Aim of the exercise: Copy the data below word for word, leaving out the pictures.

Data supplied:
☆ ☆ ☆ ☆
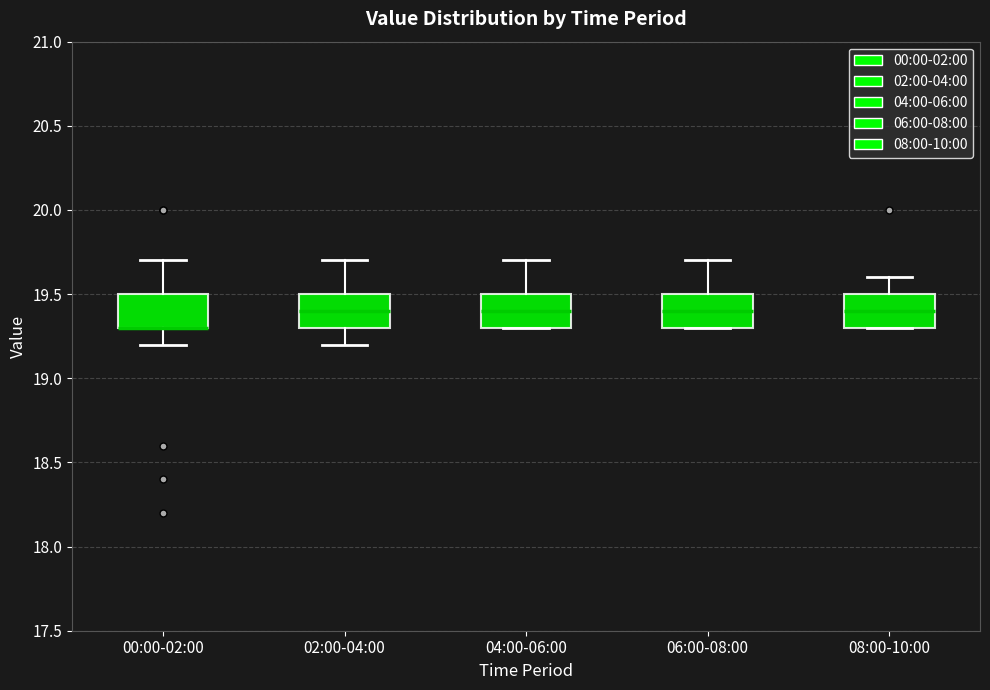

Reading left to right, transcribe this box plot: for each box, give where its median line is, the range the box spans, and where its two whiskers end, as read against the y-axis. The values are not printed on the chart, so give them approximately, as read against the axis.

00:00-02:00: median 19.3 (drawn on the box's lower edge), box 19.3 to 19.5, whiskers 19.2 to 19.7
02:00-04:00: median 19.4, box 19.3 to 19.5, whiskers 19.2 to 19.7
04:00-06:00: median 19.4, box 19.3 to 19.5, whiskers 19.3 to 19.7
06:00-08:00: median 19.4, box 19.3 to 19.5, whiskers 19.3 to 19.7
08:00-10:00: median 19.4, box 19.3 to 19.5, whiskers 19.3 to 19.6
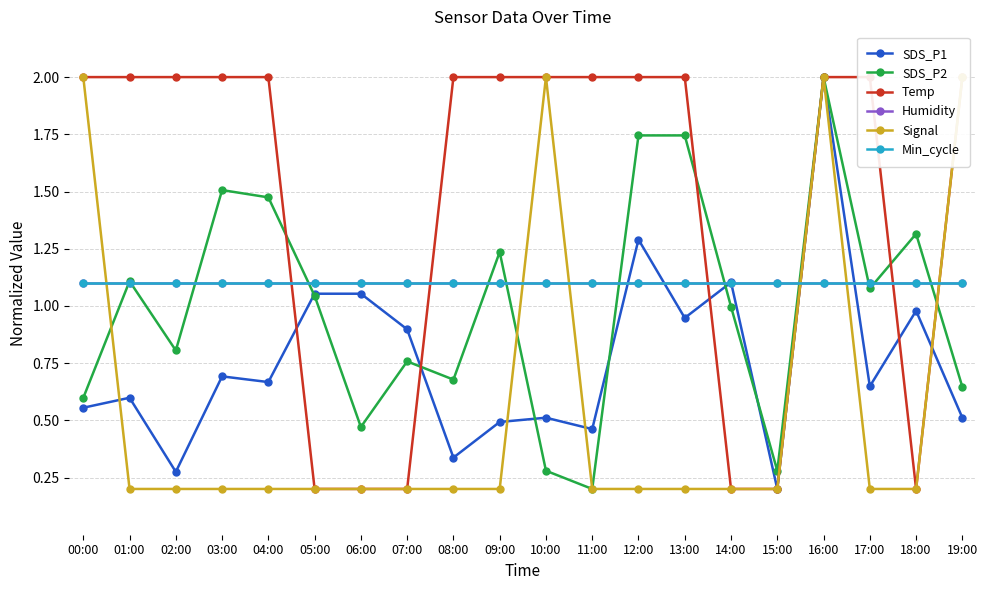

Where does the SDS_P2 series first go above 1?

01:00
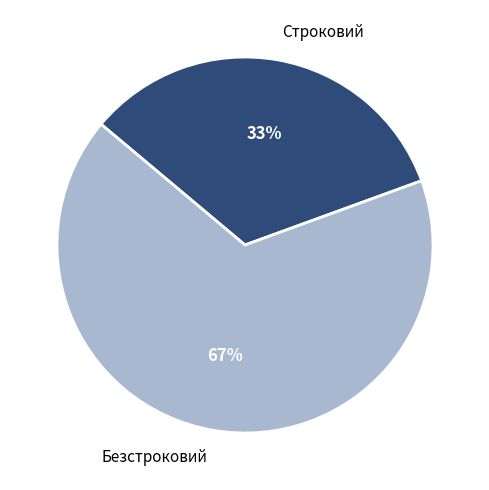

Count the number of slices in the pie.

2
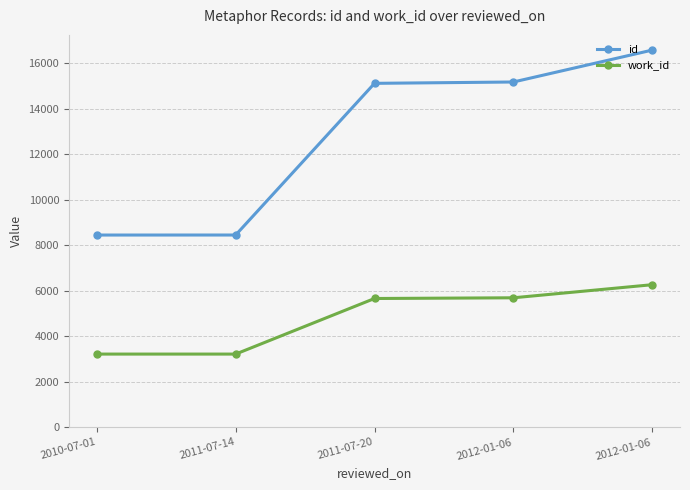

True or false: work_id and id intersect in this chart.

False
☆ ☆ ☆ ☆
Task solution:
Reading left to right, transcribe this box plot: for each box, give where its median line is, the range the box spans, and where its two whiskers end, as read against the y-axis. The values are not printed on the chart, so give them approximately, as read against the axis.

00:00-02:00: median 19.3 (drawn on the box's lower edge), box 19.3 to 19.5, whiskers 19.2 to 19.7
02:00-04:00: median 19.4, box 19.3 to 19.5, whiskers 19.2 to 19.7
04:00-06:00: median 19.4, box 19.3 to 19.5, whiskers 19.3 to 19.7
06:00-08:00: median 19.4, box 19.3 to 19.5, whiskers 19.3 to 19.7
08:00-10:00: median 19.4, box 19.3 to 19.5, whiskers 19.3 to 19.6

Where does the SDS_P2 series first go above 1?

01:00

Count the number of slices in the pie.

2

True or false: work_id and id intersect in this chart.

False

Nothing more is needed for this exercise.